Texas: The Art of the Loophole

I’ve been telling stories to my grandkids since they were born.  They’re always the main characters in the stories.

In one story, they captured a ghost, which they were exploiting for money (e.g., by putting it on television shows). They kept the ghost in a Ziplock bag.

The group PETS (People for the Ethical Treatment of Spirits) responded to this by obtaining a court order to ‘release the ghost from the bag.’

Hoping to teach them something about the difference between the letter and the spirit of the law, I had planned to surprise them by saying that they let the ghost out of the bag… inside a larger bag.

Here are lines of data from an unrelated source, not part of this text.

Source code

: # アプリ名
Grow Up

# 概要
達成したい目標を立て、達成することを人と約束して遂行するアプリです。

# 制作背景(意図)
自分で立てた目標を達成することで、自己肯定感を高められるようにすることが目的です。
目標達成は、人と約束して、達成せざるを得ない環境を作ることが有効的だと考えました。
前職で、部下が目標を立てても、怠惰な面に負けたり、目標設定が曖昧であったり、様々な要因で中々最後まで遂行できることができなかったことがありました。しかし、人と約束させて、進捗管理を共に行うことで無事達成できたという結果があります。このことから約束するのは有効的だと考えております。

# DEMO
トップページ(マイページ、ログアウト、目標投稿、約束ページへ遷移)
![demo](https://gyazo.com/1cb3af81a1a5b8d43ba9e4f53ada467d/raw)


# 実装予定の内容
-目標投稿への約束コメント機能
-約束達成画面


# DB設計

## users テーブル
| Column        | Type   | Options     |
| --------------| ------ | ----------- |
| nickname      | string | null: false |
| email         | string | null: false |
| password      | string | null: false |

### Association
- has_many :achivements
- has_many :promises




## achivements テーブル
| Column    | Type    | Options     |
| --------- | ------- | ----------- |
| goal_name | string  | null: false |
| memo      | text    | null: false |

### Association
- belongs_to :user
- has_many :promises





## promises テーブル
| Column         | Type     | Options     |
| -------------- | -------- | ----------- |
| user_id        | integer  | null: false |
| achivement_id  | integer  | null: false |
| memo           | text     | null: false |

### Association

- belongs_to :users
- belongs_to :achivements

But the older one beat me to it.  She literally said:  ‘I know — we open it inside a bigger bag!’

She was four years old at the time.

I was reminded of this recently because — as many of you know — Texas has been putting razor wire in the Rio Grande to stop the influx of illegal immigrants across its border.

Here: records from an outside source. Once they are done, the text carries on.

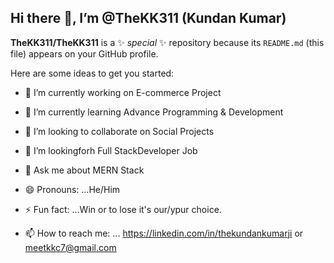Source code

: ## Hi there 👋, I’m @TheKK311 (Kundan Kumar)

**TheKK311/TheKK311** is a ✨ _special_ ✨ repository because its `README.md` (this file) appears on your GitHub profile.

Here are some ideas to get you started:

- 🔭 I’m currently working on E-commerce Project
- 🌱 I’m currently learning Advance Programming & Development
- 👯 I’m looking to collaborate on Social Projects
- 🤔 I’m lookingforh Full StackDeveloper Job
- 💬 Ask me about MERN Stack
- 😄 Pronouns: ...He/Him
- ⚡ Fun fact: ...Win or to lose it's our/ypur choice.


- 📫 How to reach me: ... https://linkedin.com/in/thekundankumarji or meetkkc7@gmail.com
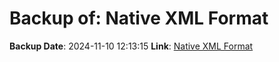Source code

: # Backup of: Native XML Format

**Backup Date**: 2024-11-10 12:13:15
**Link**: [Native XML Format](https://przemienniki.net/export/rxf.xml)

And SCOTUS has said that the US Border Patrol can cut the wire.

But what SCOTUS didn’t say was that Texas can’t keep replacing the wire that gets cut!

So, as far as I know, that’s the plan:  let the Border Patrol cut the wire (so the state is not ‘defying the Supreme Court’, as many have claimed), then replace it with new wire.  Repeat as necessary.

So this is the state of things in our country:  We have seventy-year-old judges ‘interpreting’ the law by issuing orders that even four-year-old children could see how to get around.

I can hardly wait to see what happens next.